◆ **EXERCISE TASKS**
a. Render this sentence from the passage on readers' family histories with tuberculosis into Spanish: "Grant was a writer and a stuntman in Hollywood."
b. According to the passage on readers' family histories with tuberculosis, where was Babe placed when she had TB in the early 1930s?

After The Times published an interview with John Green about his new book on tuberculosis, many readers wrote to share their families’ history with the disease.

Recently, the writer John Green spoke with The New York Times about his best-selling book “Everything Is Tuberculosis” and the reason he developed an obsessive interest in the disease, which kills more people worldwide than any other infectious illness does. Tuberculosis has been rare in the United States for decades, but the conversation inspired many readers to write in to share their own families’ history with the disease.

Here are excerpts from several.


My mother, Babe, had TB in the early 1930s and was put in the Grasslands sanitarium in Valhalla, N.Y. She survived because her doctor gave her pneumothorax treatment, collapsing one lung at a time, to let the lung rest and repair. She said it was very painful. I was told the story over and over. She was so afraid I would get TB.

One reason she lived is because she had met my father, Grant, on a trip to California and fallen in love. He wrote to her everyday and even said he would go east, climb the walls of the sanitarium and take her to the clean air of the mountains in California so she could get well. Grant was a writer and a stuntman in Hollywood. He had been Errol Flynn’s double in “Robin Hood.” So he really meant it when he said he’d climb the walls to get her out.

He didn’t do that. But when Babe recovered, she took a train to California and married my father. Babe’s doctor was Dr. William Godfrey Childress, whom I have since found out was one of the well-known TB experts in those days. I met him when she went in for a checkup many years later. (I was born when Babe was 44!)

◆ **EXTRACTED MATERIAL**

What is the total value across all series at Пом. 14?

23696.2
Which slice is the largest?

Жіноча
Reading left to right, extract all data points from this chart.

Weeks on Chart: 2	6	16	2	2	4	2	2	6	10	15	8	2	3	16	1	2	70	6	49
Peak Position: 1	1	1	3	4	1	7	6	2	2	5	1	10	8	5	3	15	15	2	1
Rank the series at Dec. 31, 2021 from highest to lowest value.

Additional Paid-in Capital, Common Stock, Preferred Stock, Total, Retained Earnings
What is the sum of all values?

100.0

◆ **RESPONSES IN ORDER**
a. Grant era escritor y doble de acción en Hollywood.

b. The Grasslands sanitarium in Valhalla, N.Y.